A nossa tragédia socioeconômica é também nosso drama cultural e este é aquela e leva àquela. Pobreza material produz violência, desigualdade e castas, produz abandono, desespero, fome, morte. E estes aumentam o nível de pobreza material, ao naturalizarem castas econômicas, o messianismo cultural e uma ideia errada de meritocracia que é disponível no máximo para um terço de nossa sociedade. É preciso quebrar esse círculo vicioso da tragédia.

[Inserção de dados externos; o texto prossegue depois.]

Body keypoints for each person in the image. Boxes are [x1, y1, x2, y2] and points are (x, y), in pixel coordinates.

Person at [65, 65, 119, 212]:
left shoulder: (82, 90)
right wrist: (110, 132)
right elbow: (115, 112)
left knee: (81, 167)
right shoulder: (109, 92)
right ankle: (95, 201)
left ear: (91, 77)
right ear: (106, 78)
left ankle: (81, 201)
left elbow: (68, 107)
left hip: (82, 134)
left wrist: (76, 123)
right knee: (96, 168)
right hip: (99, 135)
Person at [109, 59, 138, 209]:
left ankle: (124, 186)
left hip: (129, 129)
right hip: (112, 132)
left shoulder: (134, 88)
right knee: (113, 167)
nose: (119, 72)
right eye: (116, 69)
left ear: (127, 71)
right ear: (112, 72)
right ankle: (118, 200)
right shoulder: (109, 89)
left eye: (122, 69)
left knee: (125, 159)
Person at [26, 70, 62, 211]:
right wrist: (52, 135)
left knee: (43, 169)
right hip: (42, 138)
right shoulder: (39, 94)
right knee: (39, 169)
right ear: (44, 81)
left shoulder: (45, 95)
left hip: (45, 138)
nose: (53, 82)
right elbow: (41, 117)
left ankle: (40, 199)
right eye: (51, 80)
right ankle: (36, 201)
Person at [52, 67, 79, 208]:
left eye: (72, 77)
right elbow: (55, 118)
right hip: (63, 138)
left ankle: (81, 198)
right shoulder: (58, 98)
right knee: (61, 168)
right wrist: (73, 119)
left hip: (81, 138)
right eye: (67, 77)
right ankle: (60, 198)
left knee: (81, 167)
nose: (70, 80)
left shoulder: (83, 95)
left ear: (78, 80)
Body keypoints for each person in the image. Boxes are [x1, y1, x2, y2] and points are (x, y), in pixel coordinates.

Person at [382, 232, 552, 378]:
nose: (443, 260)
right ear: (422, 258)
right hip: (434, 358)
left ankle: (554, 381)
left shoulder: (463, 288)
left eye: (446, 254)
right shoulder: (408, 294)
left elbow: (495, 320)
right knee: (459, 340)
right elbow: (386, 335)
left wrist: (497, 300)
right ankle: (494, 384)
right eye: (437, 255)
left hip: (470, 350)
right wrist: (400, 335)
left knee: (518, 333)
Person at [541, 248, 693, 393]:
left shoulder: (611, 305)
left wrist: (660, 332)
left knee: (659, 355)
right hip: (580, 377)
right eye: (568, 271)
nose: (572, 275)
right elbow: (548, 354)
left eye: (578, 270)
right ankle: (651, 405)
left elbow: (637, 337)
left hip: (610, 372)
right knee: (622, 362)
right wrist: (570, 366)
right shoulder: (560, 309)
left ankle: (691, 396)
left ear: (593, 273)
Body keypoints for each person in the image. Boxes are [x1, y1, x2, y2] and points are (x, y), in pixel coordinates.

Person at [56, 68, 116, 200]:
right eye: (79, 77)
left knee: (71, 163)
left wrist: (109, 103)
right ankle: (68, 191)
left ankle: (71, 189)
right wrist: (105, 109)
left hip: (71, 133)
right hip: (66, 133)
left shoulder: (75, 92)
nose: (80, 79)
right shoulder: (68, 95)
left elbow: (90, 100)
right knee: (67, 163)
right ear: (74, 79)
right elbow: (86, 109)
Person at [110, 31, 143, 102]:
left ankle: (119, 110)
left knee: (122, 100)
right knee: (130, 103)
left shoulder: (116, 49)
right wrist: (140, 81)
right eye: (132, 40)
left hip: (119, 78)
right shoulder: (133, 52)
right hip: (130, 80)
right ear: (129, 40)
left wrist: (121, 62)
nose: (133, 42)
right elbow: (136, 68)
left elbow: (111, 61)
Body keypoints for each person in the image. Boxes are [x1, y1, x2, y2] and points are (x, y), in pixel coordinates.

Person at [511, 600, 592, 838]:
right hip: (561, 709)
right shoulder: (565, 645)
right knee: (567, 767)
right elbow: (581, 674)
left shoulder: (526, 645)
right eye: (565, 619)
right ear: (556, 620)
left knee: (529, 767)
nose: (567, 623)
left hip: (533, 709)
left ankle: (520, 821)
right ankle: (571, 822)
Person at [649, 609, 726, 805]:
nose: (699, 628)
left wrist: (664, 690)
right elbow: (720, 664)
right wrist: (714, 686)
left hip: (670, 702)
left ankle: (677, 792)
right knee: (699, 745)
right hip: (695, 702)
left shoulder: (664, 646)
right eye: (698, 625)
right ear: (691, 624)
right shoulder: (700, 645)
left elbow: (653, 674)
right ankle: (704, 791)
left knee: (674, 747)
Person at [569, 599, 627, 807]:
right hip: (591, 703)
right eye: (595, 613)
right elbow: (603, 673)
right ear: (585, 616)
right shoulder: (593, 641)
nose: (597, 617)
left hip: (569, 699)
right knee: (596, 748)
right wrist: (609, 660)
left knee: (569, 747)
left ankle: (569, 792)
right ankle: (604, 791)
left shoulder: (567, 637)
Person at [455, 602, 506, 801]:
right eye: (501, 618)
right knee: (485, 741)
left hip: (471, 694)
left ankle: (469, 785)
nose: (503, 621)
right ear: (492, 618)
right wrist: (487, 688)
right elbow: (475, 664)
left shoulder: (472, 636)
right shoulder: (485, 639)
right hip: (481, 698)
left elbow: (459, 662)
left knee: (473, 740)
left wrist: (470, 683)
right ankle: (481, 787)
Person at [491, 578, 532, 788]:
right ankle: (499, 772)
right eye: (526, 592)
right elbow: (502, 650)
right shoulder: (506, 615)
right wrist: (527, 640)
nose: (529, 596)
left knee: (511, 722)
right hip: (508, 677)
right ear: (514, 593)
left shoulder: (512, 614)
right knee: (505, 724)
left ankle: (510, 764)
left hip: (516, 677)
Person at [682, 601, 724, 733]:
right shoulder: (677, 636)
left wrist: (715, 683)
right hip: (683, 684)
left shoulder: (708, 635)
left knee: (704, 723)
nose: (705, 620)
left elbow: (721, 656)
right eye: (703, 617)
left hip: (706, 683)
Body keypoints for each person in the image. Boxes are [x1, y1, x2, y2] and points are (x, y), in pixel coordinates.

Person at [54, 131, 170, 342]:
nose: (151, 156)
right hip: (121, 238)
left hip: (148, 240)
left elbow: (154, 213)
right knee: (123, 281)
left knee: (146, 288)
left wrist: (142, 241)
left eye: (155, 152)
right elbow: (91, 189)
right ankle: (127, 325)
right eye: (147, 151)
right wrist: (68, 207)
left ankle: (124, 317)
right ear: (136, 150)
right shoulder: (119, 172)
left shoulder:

Nossas lideranças políticas e partidos democráticos (que utilizam o arcabouço normativo da modernidade, e não o fundamentalismo religioso e o obscurantismo cultural, como o PSL e a Aliança pelo Brasil), o judiciário, a intelectualidade e movimentos sociais ligados à promoção das minorias, ao fomento dos direitos humanos, à ecologia, à terra, à moradia, bem como os setores progressistas de nossas igrejas (que sabem separar religião e política, biologia e cultura) etc., precisam criar e consolidar laços de solidariedade e mutualidade e apresentar um projeto estrutural e estruturante de sociedade à população brasileira, com objetivos, passos e estratégias coletivos e institucionais de desenvolvimento, inclusão e justiça. Precisam reconhecer a necessidade de um esforço coletivo de superação de nossa tragédia colonial-republicana, precisam afirmar a centralidade das instituições públicas de um modo geral e do Estado em particular nessa tarefa ingente e urgente. Precisam, sobretudo, explicar que desenvolvimento econômico é, antes que enriquecimento individual, justiça social, riqueza pública, intersubjetiva, comum, e de que é possível alcançá-la por meio da política, aliás, somente da política como o eixo diretriz, como a prática comum e relacional de uma sociedade democrática.